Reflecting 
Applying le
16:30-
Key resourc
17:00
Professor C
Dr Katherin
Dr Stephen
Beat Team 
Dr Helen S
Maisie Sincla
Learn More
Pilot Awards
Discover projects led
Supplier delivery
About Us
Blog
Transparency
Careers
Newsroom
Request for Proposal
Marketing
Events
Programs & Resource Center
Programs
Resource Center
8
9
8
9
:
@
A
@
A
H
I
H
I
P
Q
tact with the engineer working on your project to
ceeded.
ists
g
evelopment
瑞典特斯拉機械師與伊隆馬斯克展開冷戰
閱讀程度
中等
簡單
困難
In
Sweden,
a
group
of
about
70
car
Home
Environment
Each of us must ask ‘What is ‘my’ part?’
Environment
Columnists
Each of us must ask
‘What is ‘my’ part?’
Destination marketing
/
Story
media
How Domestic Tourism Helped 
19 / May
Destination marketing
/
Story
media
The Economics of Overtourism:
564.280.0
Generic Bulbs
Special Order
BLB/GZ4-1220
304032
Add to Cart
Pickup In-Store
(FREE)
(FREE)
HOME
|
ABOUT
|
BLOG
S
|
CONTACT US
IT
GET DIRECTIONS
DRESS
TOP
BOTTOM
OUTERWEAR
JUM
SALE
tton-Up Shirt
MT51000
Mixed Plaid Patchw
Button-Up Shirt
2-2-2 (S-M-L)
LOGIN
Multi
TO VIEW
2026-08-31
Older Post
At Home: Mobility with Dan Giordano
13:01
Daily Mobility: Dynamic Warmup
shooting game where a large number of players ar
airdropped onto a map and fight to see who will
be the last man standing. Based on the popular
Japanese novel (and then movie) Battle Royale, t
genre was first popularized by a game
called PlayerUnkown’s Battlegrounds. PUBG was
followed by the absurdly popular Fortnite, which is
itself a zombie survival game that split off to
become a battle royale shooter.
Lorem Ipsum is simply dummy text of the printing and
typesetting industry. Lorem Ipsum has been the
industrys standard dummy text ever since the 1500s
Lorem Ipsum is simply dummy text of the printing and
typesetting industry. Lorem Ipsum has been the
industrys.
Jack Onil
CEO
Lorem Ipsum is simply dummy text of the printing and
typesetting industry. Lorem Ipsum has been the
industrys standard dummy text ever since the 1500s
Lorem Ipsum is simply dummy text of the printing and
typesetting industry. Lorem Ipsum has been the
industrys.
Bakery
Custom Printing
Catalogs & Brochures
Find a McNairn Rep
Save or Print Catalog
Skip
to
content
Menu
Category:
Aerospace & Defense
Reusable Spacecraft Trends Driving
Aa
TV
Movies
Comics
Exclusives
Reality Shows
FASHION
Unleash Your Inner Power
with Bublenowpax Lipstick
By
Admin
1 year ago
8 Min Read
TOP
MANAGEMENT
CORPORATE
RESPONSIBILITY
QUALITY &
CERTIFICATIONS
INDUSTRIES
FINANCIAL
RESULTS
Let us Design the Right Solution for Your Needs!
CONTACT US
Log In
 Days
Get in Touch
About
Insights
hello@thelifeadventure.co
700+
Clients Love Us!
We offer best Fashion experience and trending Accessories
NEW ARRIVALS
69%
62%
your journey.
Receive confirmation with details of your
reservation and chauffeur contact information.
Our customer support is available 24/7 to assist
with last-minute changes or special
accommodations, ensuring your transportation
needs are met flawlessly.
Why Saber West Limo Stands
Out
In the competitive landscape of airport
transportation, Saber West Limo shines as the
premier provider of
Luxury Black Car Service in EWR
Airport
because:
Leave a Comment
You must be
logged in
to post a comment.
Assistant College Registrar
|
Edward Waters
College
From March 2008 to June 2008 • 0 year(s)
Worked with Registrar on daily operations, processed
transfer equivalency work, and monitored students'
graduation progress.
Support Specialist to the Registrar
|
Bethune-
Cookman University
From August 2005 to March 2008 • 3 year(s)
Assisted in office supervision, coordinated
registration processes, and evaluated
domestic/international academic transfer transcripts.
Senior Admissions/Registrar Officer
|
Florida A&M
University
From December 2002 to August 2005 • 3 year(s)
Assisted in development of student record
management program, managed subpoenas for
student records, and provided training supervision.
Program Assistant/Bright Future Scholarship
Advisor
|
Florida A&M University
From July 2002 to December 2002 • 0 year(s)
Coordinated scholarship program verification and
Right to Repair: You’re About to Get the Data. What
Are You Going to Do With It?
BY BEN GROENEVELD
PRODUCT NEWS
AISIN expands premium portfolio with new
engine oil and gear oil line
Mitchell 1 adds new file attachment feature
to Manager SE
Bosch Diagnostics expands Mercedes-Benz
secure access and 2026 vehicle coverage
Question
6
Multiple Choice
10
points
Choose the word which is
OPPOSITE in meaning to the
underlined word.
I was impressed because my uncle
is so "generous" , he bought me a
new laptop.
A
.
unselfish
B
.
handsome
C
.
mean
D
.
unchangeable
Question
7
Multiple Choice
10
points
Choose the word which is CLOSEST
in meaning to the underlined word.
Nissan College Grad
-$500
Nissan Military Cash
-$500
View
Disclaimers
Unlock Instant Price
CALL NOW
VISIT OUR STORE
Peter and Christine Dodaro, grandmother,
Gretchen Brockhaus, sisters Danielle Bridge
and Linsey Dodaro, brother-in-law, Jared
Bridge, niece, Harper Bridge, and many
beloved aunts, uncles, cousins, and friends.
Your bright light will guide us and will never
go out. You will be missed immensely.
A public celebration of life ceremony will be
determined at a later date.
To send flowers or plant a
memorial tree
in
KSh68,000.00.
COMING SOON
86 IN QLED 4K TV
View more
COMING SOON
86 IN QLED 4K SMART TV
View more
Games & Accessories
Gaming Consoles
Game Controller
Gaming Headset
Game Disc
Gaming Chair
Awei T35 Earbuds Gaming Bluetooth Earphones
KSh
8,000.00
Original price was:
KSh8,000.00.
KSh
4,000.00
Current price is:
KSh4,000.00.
***
EXERCISE DETAILS:
Return a word-for-word copy of the lines from the beginning of the listing to the line holding "shooting game where", both kept.

WRITTEN RESPONSE:
Reflecting 
Applying le
16:30-
Key resourc
17:00
Professor C
Dr Katherin
Dr Stephen
Beat Team 
Dr Helen S
Maisie Sincla
Learn More
Pilot Awards
Discover projects led
Supplier delivery
About Us
Blog
Transparency
Careers
Newsroom
Request for Proposal
Marketing
Events
Programs & Resource Center
Programs
Resource Center
8
9
8
9
:
@
A
@
A
H
I
H
I
P
Q
tact with the engineer working on your project to
ceeded.
ists
g
evelopment
瑞典特斯拉機械師與伊隆馬斯克展開冷戰
閱讀程度
中等
簡單
困難
In
Sweden,
a
group
of
about
70
car
Home
Environment
Each of us must ask ‘What is ‘my’ part?’
Environment
Columnists
Each of us must ask
‘What is ‘my’ part?’
Destination marketing
/
Story
media
How Domestic Tourism Helped 
19 / May
Destination marketing
/
Story
media
The Economics of Overtourism:
564.280.0
Generic Bulbs
Special Order
BLB/GZ4-1220
304032
Add to Cart
Pickup In-Store
(FREE)
(FREE)
HOME
|
ABOUT
|
BLOG
S
|
CONTACT US
IT
GET DIRECTIONS
DRESS
TOP
BOTTOM
OUTERWEAR
JUM
SALE
tton-Up Shirt
MT51000
Mixed Plaid Patchw
Button-Up Shirt
2-2-2 (S-M-L)
LOGIN
Multi
TO VIEW
2026-08-31
Older Post
At Home: Mobility with Dan Giordano
13:01
Daily Mobility: Dynamic Warmup
shooting game where a large number of players ar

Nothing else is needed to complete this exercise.